You ticker suddenly stops. And you join the ranks of the untimely-dead. As your spirit prepares to move on, you see your tone-deaf wife struggling to play your precious Tull CDs. Your rash 18-year-old son is burning the tyres of your gleaming Corolla, and is that a scratch (awwwaaaaagh!) you see on the bonnet?
And you regret not having followed the advice of this newspaper and written a Will. Told you. You should’ve made a Will when you could. Too late now. Better luck next birth.
We associate Wills with assets in the region of Rs 5,000 crore, but even we lesser mortals do need Wills. These become even more important as traditionally sacrosanct relationships (like between husband and wife, parents and children) begin to break down in metropolitan India. In fact, so sure was the Hindu religion of the sanctity of these relationships that there is no mention of any rule that would divide the assets after the death of a person. In the seven financial documents mentioned in the Vedas – partition, gift, purchase, mortgage, agreement, bondage and debt – there is no mention of a Will. It was assumed that the claims of the children and dependants were indefeasible.

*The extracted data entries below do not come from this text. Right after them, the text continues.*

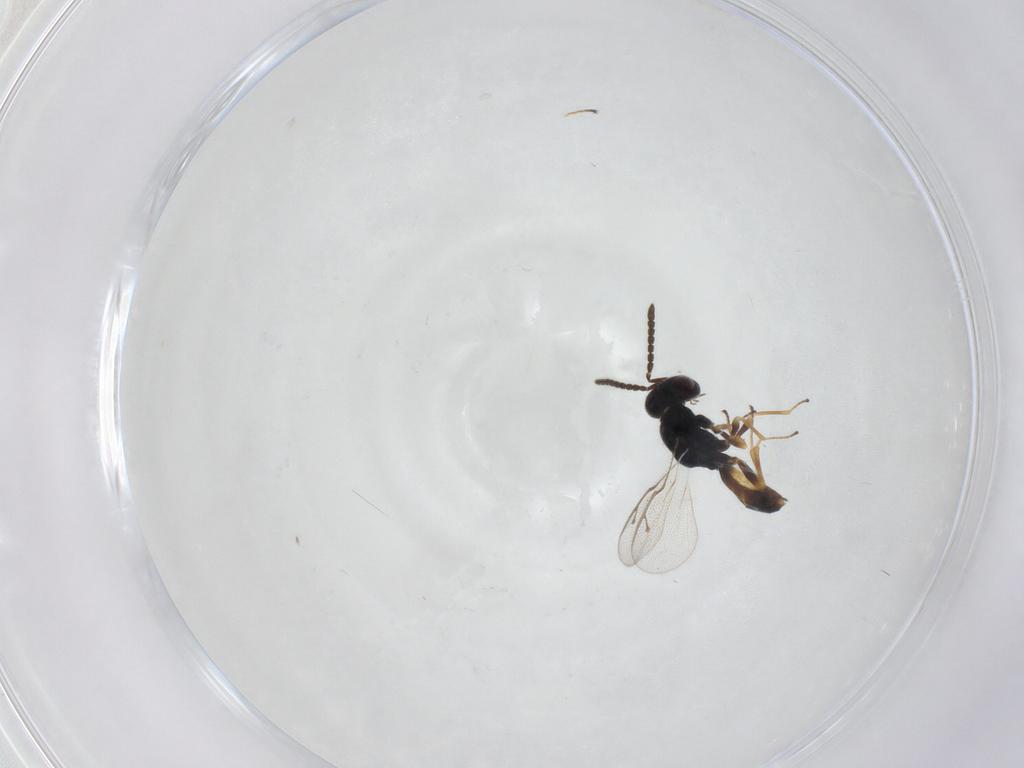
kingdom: Animalia
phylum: Arthropoda
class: Insecta
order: Hymenoptera
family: Pteromalidae
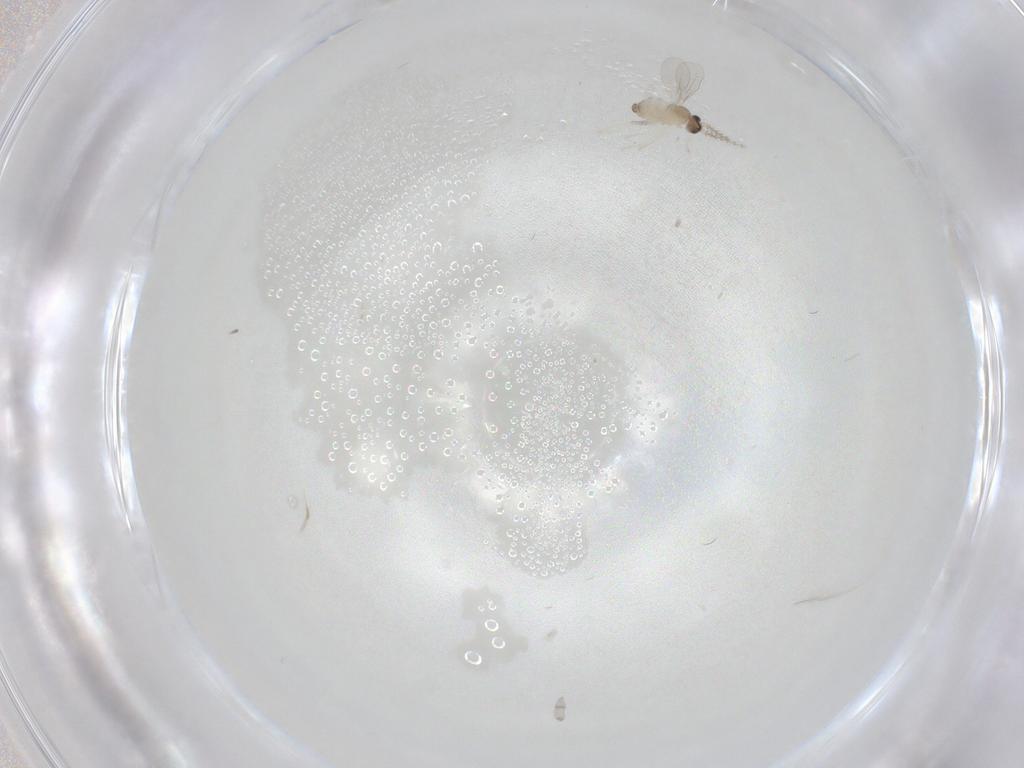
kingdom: Animalia
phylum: Arthropoda
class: Insecta
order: Diptera
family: Cecidomyiidae
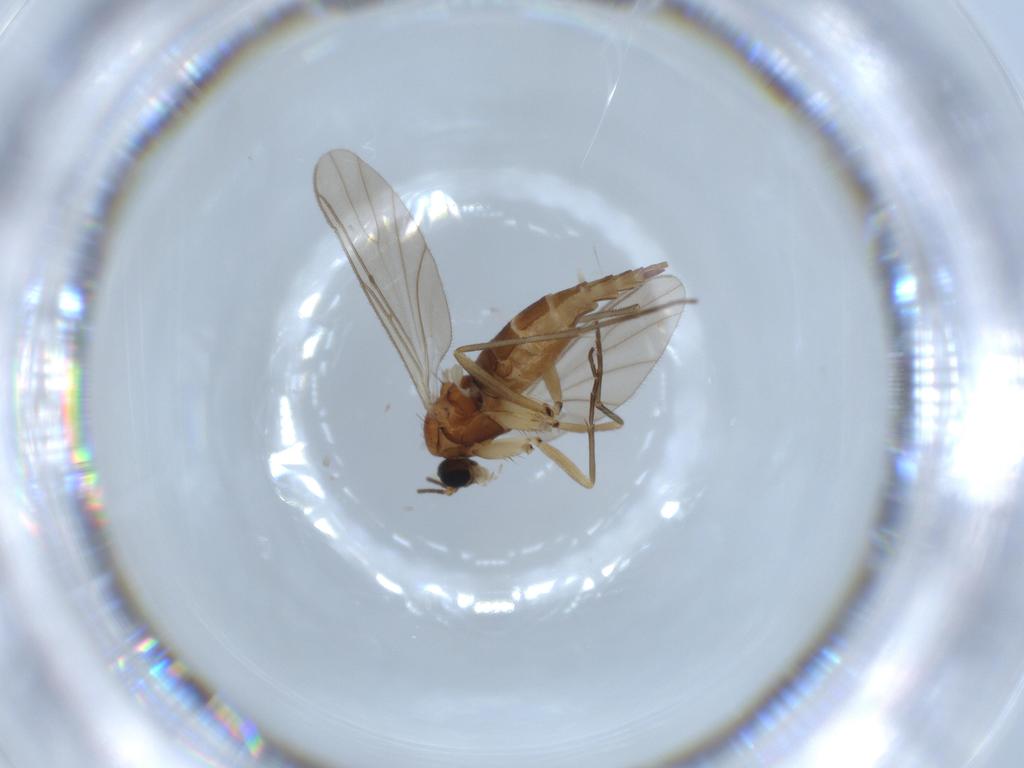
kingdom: Animalia
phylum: Arthropoda
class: Insecta
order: Diptera
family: Sciaridae
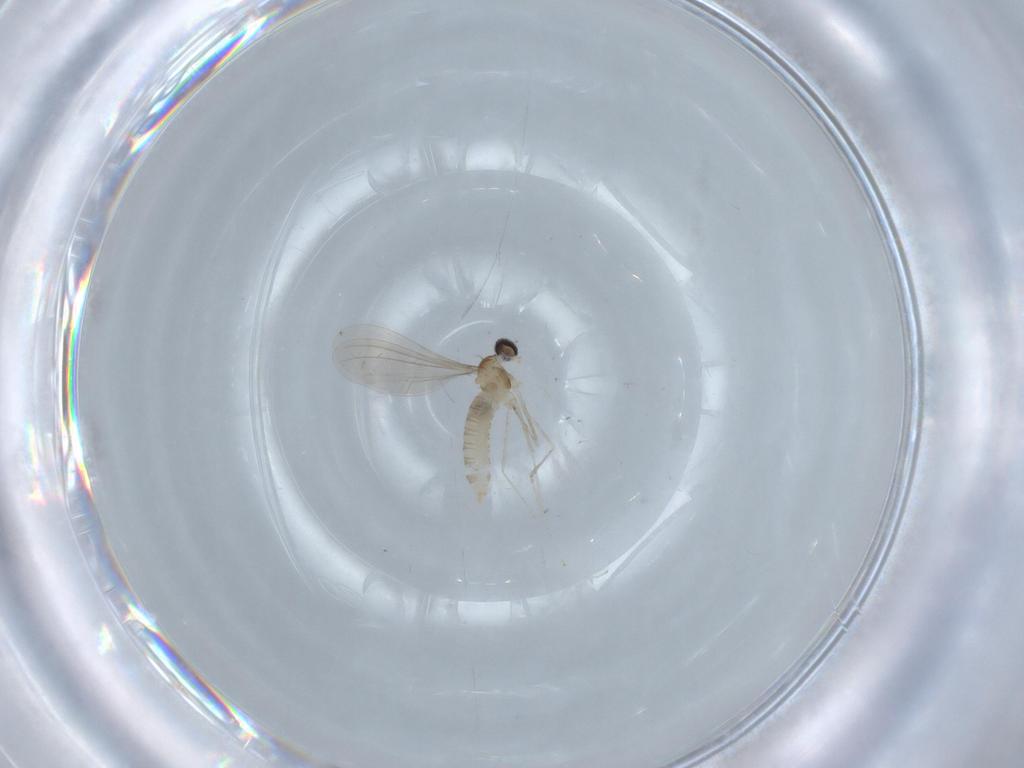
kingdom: Animalia
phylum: Arthropoda
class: Insecta
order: Diptera
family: Cecidomyiidae
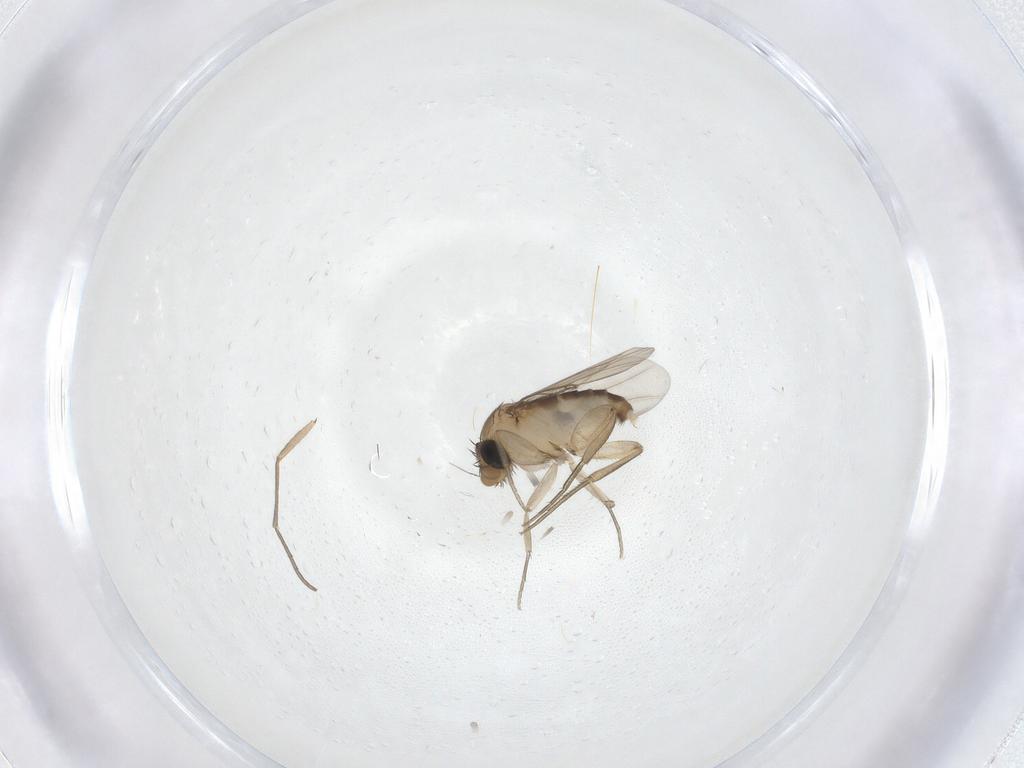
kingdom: Animalia
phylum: Arthropoda
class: Insecta
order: Diptera
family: Phoridae
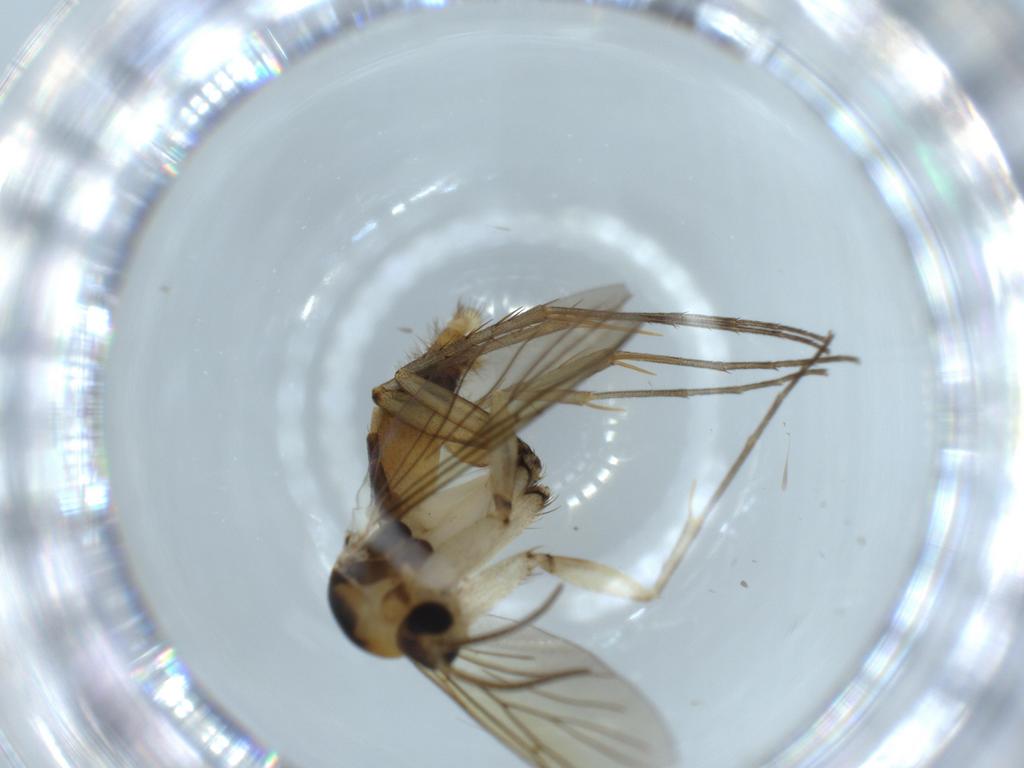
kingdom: Animalia
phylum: Arthropoda
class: Insecta
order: Diptera
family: Mycetophilidae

The British, along with the Railways, gave India a legal framework in which to view succession and Wills and it was in 1870 that the Hindu Wills Act was passed and it was as late as 1925 that the Indian Succession Act (that made it mandatory for Hindus to make a Will in writing and get it attested by at least two witnesses) came into force.
But first, why have a Will at all? To dispose off your assets after you are no longer physically there to do it. You may not have crores of assets but an average person does accumulate a lot with the home and its contents, other properties, the jewellery, the cars and financial assets all adding up to a substantial amount. If you die without making it clear who is to benefit from your assets – who will get your precious CD collection, who would get the new Honda City you just bought, who would get the Infosys shares you bought at Rs 300 many years back, they could end up in the wrong hands. If you don’t specify a beneficiary, depending on your religion, the relevant Succession Act would come into play and the assets will be divided according to a formula and not your dying thoughts.
Some basic rules of making a will
• Write it down. Till 1925 a verbal Will in India was permitted, but since then a valid Will has to be a written down. A holograph Will, or one that has been hand-written by you has the maximum validity in court since the authenticity is beyond doubt.
• Make it detailed. Brief Wills may be easier to write – ‘all my assets go to my wife’ – but what if there is more than one person who claims to be the wife? When stakes are high different relatives tend to crawl out of the woodwork to lay claim to your precious things. So write in detail about your assets and who should have them. Mention people by name and state the relationship with them unambiguously.
• State reasons clearly. If you are going to leave your assets to somebody who is outside the family and you fear that the family may contest your will, give reasons for making such a Will. The court has to actually put itself in the ‘testator’s armchair’ to understand the intention of the Will-maker, so give it as much information as you can because you are not going to be around to justify your actions. If you have been abandoned by the family and are hence leaving your assets to your favourite niece, say so in the Will and give this reason in clear terms. A one-line Will leaving all assets to the outsider will be less believable than one that gives reasons and logic for leaving a Will that is unconventional or favours the non-natural heirs.
• Get at least two reliable witnesses. To be valid a Will has to be signed by two witnesses. These witnesses may be called upon by the court to testify that they were present when you signed the Will. Why are marriages such huge public affairs? So that there are hundreds of witnesses to such an important event. A Will, that is a precursor to your own death, is not something to celebrate and hence the ‘let’s get this over with’ or ‘I’ll will do it later’ attitude. But make sure there are witnesses who will not go back on their signatures on the Will.
• Get it registered. This is done in a notary public and is not as painful as it used to be. People who have lately got their Wills registered talk of the computerised process (at least in some parts of Delhi) that do away with the need for expensive touts, takes 40 minutes and 50 bucks.
• Make it watertight. Get a doctor to certify that you are of sound mind and under no influence of alcohol or under any coercion when you make the Will.
You like to be in control of your money and life today. Extend that to after you are gone and prevent your hard earned assets from ending up with the wrong people.